La Commission européenne a décidé de rattraper son retard et a choisi le graphène pour lancer en janvier 2013 son premier "Flagship", des projets sur 10 ans associant tous les pays européens en consortium. Doté d'un budget exceptionnel d'un milliard d'euros, il est baptisé "Graphène" et destiné à développer des applications commerciales. Il implique pas moins de quatre prix Nobel de physique et des représentants d'industriels majeurs comme Nokia, Airbus, ou Thales. En première ligne, la France s'est vue attribuer 14% du budget et fait bûcher quinze laboratoires de recherche sur le sujet.

Le casse-tête de la fabrication en masse

Le hic, c'est qu'il est encore très difficile de fabriquer du graphène en quantité industrielle. "Pour l'instant, un centimètre carré de graphène de bonne qualité coûte autour de 100 euros", confie Etienne Quesnel. 3 000 fois plus cher que les matériaux actuellement utilisés dans les panneaux solaires par exemple. Et la production en laboratoire se mesure encore en grammes. Mais là encore, les progrès sont rapides : des chercheurs irlandais ont développé une technique de production à grande échelle... à l'aide d'un simple mixeur de cuisine, en se servant d'eau et de savon liquide. Et ont conclu un partenariat avec une entreprise britannique qui se chargera d'industrialiser leur procédé.

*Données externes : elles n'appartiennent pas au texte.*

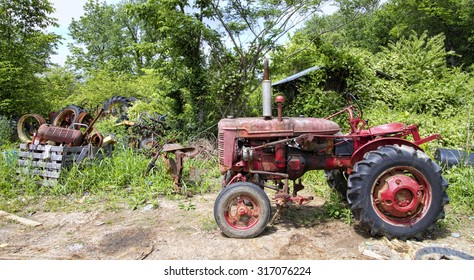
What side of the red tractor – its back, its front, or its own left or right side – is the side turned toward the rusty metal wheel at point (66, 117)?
front

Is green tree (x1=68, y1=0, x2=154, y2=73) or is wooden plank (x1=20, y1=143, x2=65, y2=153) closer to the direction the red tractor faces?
the wooden plank

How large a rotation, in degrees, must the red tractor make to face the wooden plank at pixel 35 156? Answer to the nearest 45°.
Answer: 0° — it already faces it

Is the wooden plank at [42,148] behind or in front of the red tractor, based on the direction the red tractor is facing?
in front

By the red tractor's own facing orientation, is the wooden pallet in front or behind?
in front

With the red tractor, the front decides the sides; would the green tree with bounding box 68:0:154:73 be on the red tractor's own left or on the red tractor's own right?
on the red tractor's own right

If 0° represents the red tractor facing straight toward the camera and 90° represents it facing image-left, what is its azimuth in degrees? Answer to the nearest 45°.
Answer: approximately 90°
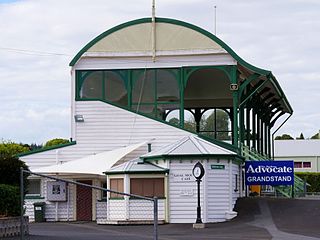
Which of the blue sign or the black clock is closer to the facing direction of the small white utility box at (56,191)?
the black clock

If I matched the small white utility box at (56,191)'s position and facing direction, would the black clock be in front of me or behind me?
in front

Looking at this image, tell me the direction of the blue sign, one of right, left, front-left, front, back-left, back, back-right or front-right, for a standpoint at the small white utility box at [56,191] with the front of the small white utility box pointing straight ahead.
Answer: left

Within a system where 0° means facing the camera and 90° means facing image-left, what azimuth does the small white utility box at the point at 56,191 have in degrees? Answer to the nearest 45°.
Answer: approximately 0°

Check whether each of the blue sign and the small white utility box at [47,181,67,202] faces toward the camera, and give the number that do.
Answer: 2

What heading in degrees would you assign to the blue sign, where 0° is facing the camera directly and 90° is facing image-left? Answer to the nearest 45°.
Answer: approximately 0°

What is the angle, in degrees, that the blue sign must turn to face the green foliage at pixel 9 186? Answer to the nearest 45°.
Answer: approximately 45° to its right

Les premiers produits devraient arriver sur le marché dans moins de cinq ans

Certains scientifiques jugent pourtant que le graphène est déjà dépassé. Ils ont déjà d'autres matériaux dans leur ligne de mire : le disulfure de molybdène, une poudre noire-argentée issue du minerai de molybdène, possède par exemple des propriétés analogues au graphène mais c'est en plus un semi-conducteur, ce qui permettrait d'en faire des transistors sans modifier sa structure (le graphène ne se comporte pas naturellement en semi-conducteur). Le silicène, une feuille de silicium d'un atome d'épaisseur qui a récemment été synthétisé, présente le même avantage et pourrait en plus s'intégrer facilement dans tous les processus de fabrication de circuits électroniques déjà basés sur le silicium.
Etienne Quesnel, lui, estime que l'avenir industriel du graphène est bel est bien prometteur pour certaines applications spécifiques. "On devrait voir les premiers produits dans moins de cinq ans", avance-t-il.